* [Saved entries]:
--
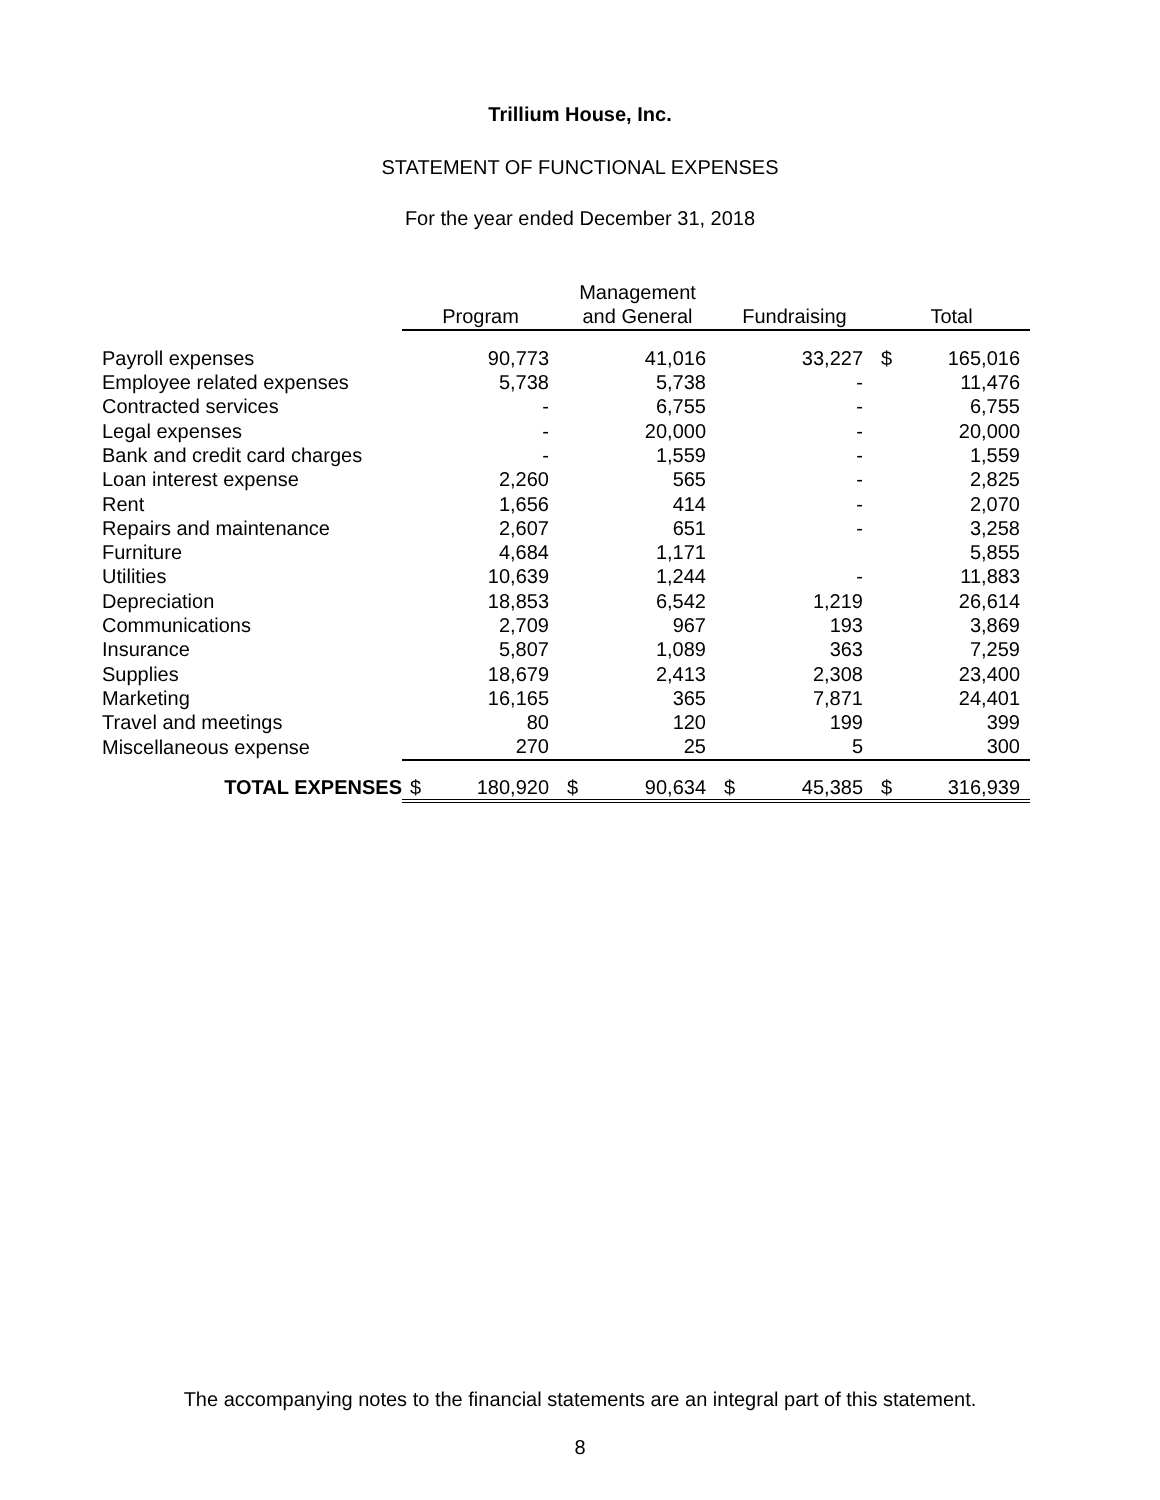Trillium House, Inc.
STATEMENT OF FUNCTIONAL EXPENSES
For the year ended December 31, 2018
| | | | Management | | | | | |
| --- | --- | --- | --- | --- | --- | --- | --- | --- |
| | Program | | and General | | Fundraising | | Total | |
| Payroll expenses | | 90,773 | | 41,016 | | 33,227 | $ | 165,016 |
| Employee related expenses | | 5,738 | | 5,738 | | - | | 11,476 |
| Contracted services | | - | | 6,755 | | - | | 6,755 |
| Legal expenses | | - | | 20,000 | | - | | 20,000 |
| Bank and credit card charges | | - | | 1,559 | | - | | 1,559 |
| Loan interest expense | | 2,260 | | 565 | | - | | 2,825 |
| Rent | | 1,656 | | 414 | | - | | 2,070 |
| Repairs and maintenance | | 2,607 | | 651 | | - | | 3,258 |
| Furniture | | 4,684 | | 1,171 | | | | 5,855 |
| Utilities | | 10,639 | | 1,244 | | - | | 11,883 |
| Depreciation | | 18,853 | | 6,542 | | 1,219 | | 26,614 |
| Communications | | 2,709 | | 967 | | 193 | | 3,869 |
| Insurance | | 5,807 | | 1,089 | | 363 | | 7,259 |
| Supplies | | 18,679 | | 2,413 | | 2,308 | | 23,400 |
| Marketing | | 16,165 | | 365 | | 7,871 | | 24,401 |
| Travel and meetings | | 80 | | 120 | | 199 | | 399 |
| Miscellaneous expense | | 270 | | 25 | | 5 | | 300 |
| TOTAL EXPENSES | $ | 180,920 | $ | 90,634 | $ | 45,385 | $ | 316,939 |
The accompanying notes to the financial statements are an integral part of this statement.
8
--
All lines in the data above from the one with "STATEMENT OF FUNCTIONAL EXPENSES" through the one with "- | | 11,476 |" must be repeated exactly, and no others.

* [ANSWER BELOW]:
STATEMENT OF FUNCTIONAL EXPENSES
For the year ended December 31, 2018
| | | | Management | | | | | |
| --- | --- | --- | --- | --- | --- | --- | --- | --- |
| | Program | | and General | | Fundraising | | Total | |
| Payroll expenses | | 90,773 | | 41,016 | | 33,227 | $ | 165,016 |
| Employee related expenses | | 5,738 | | 5,738 | | - | | 11,476 |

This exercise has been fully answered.